─── DATA SHOWN
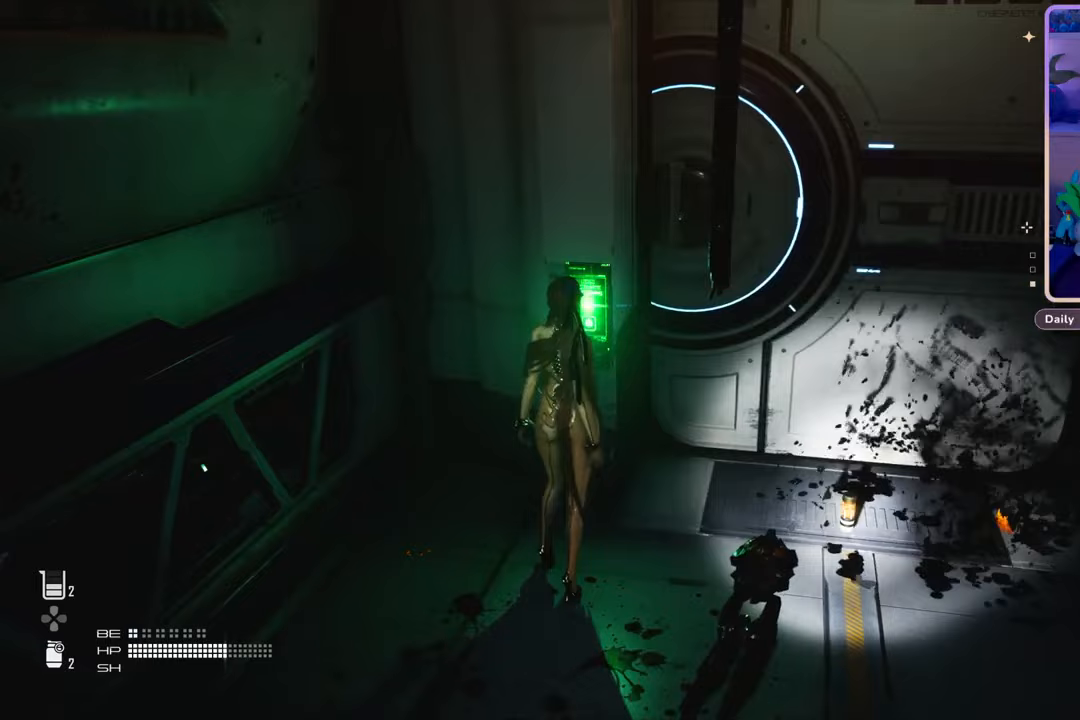
{"buttons": ["L2"], "left_stick": "up", "right_stick": "center", "events": [[133, "left_stick", "down-left"], [333, "L2", "down"], [333, "left_stick", "up"]]}
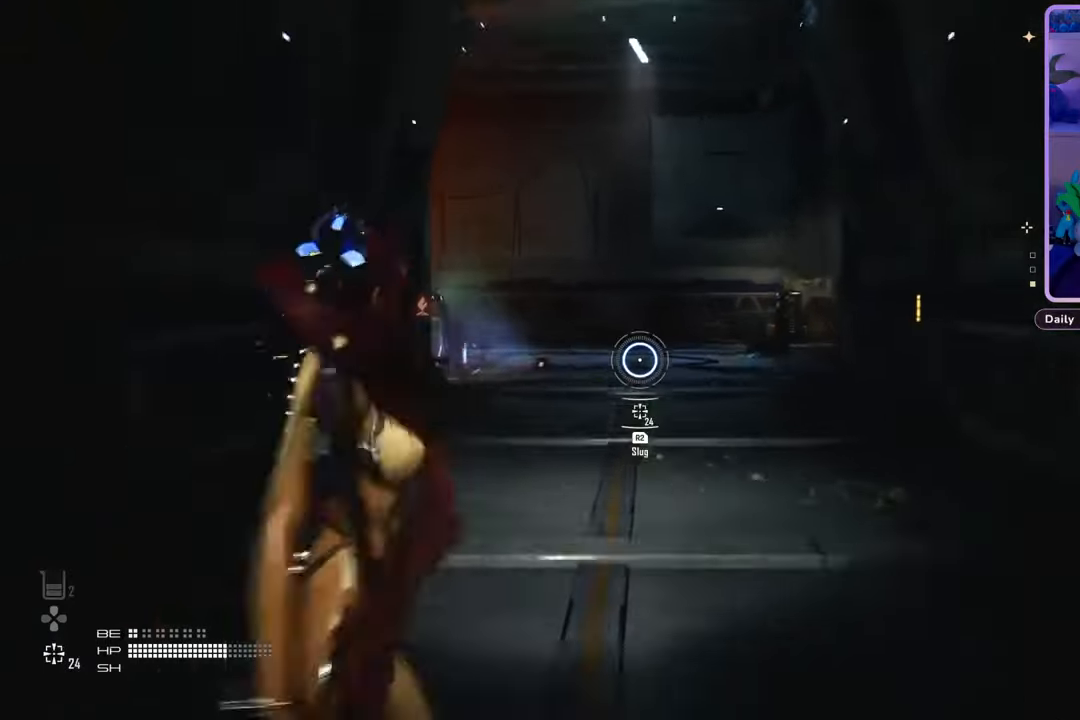
{"buttons": [], "left_stick": "up", "right_stick": "left", "events": [[333, "L2", "up"], [500, "right_stick", "left"]]}
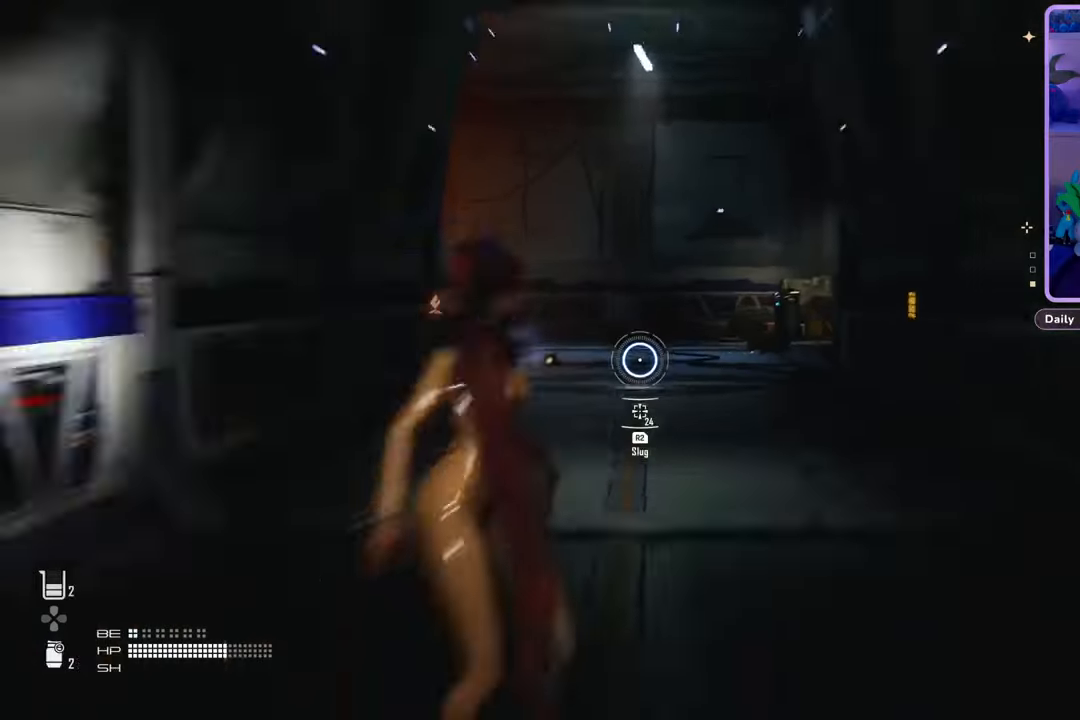
{"buttons": [], "left_stick": "up", "right_stick": "down-right", "events": [[167, "right_stick", "center"], [467, "right_stick", "down-right"]]}
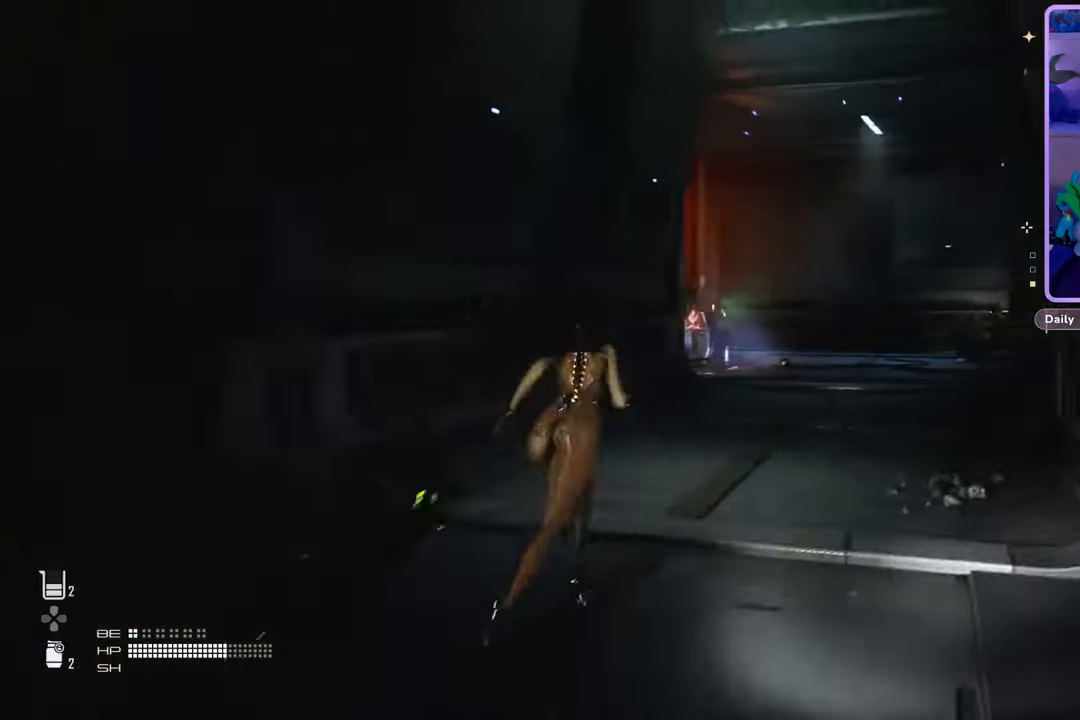
{"buttons": [], "left_stick": "up", "right_stick": "down-right", "events": [[67, "L3", "down"], [100, "right_stick", "center"], [233, "L3", "up"], [500, "right_stick", "down-right"]]}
──────
- **WORK TASK**: Drop the pictures and give every line above again exactly.

- **SOLVED EXERCISE**:
{"buttons": ["L2"], "left_stick": "up", "right_stick": "center", "events": [[133, "left_stick", "down-left"], [333, "L2", "down"], [333, "left_stick", "up"]]}
{"buttons": [], "left_stick": "up", "right_stick": "left", "events": [[333, "L2", "up"], [500, "right_stick", "left"]]}
{"buttons": [], "left_stick": "up", "right_stick": "down-right", "events": [[167, "right_stick", "center"], [467, "right_stick", "down-right"]]}
{"buttons": [], "left_stick": "up", "right_stick": "down-right", "events": [[67, "L3", "down"], [100, "right_stick", "center"], [233, "L3", "up"], [500, "right_stick", "down-right"]]}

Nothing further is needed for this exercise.